The Safkhet report concludes that Adtalem’s business model is “fast and loose admissions made possible by aggressive and sometimes deceptive tactics” and that Adtalem’s “future contains far too many potentially great and existential risks which are not adequately reflected in its current value.”

Looking at the for-profit college industry as a whole, and its impact on a student population that includes single mothers and veterans, Safkhet concludes, starkly, that “taxpayers are sending hundreds of billions to schools that widen the wealth gap and leave even our military in a cycle of poverty.” 

Adtalem shares dropped 19 percent Tuesday, the day Safkhet released its report, losing some $400 million in value, the worst single-day fall in five years.

Adtalem responded by moving up, from Thursday to Tuesday evening, its quarterly earnings call with investors, and on the call the company projected an upbeat stance on its future. It insisted there was “no existential risk” of losing federal aid and disputed Safkhet’s gainful employment and graduation rate calculations.  The company said it was “fully cooperating” with the Department of Education’s request for information.

BMO Capital Markets, which analyzes the for-profit education industry, then issued a report, typical of cheerleading analysts for this sector, calling Tuesday’s stock sell-off “an overreaction” and predicting “the stock will recoup some of yesterday’s losses.” They’re probably right on the market prediction, at least in the near term.
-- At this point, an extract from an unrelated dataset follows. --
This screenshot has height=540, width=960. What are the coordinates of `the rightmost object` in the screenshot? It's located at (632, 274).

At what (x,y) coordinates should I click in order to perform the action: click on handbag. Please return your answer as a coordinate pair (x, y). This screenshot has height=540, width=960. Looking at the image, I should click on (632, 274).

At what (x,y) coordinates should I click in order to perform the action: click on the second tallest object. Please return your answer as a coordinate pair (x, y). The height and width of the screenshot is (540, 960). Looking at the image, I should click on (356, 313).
But dead wrong by ignoring the moral outrage that for-profit college abuses create.

Of the giant for-profit college companies that were taking in billions in federal aid at the height of the industry’s unchecked fraudulent rampage about a dozen years ago, some, including Corinthian Colleges, ITT Tech, EDMC, CEHE, and Education Corporation of America, collapsed under the weight of shocking revelations and law enforcement probes. Others, like Kaplan University, Keiser University, Ashford University, and the University of Phoenix, have tried, with various degrees of success, or are seeking, to conceal their rotten predatory cores behind the facades of new non-profit structures and retain their principals’ large compensation packages. But a few, including Adtalem and Perdoceo Education Corp., have carried on as classic predatory for-profits, selling substandard educations through deceptive marketing, and somehow have stayed alive through efforts by the Obama and Biden administrations to hold bad-behaving schools accountable.

Whether Fahmi Quadir is right and Adtalem is headed toward failure will depend on factors including if the public, media, students, and investors start paying more attention to problems with the operation, and if the Department of Education and other oversight agencies advance efforts to stand up for students and taxpayers.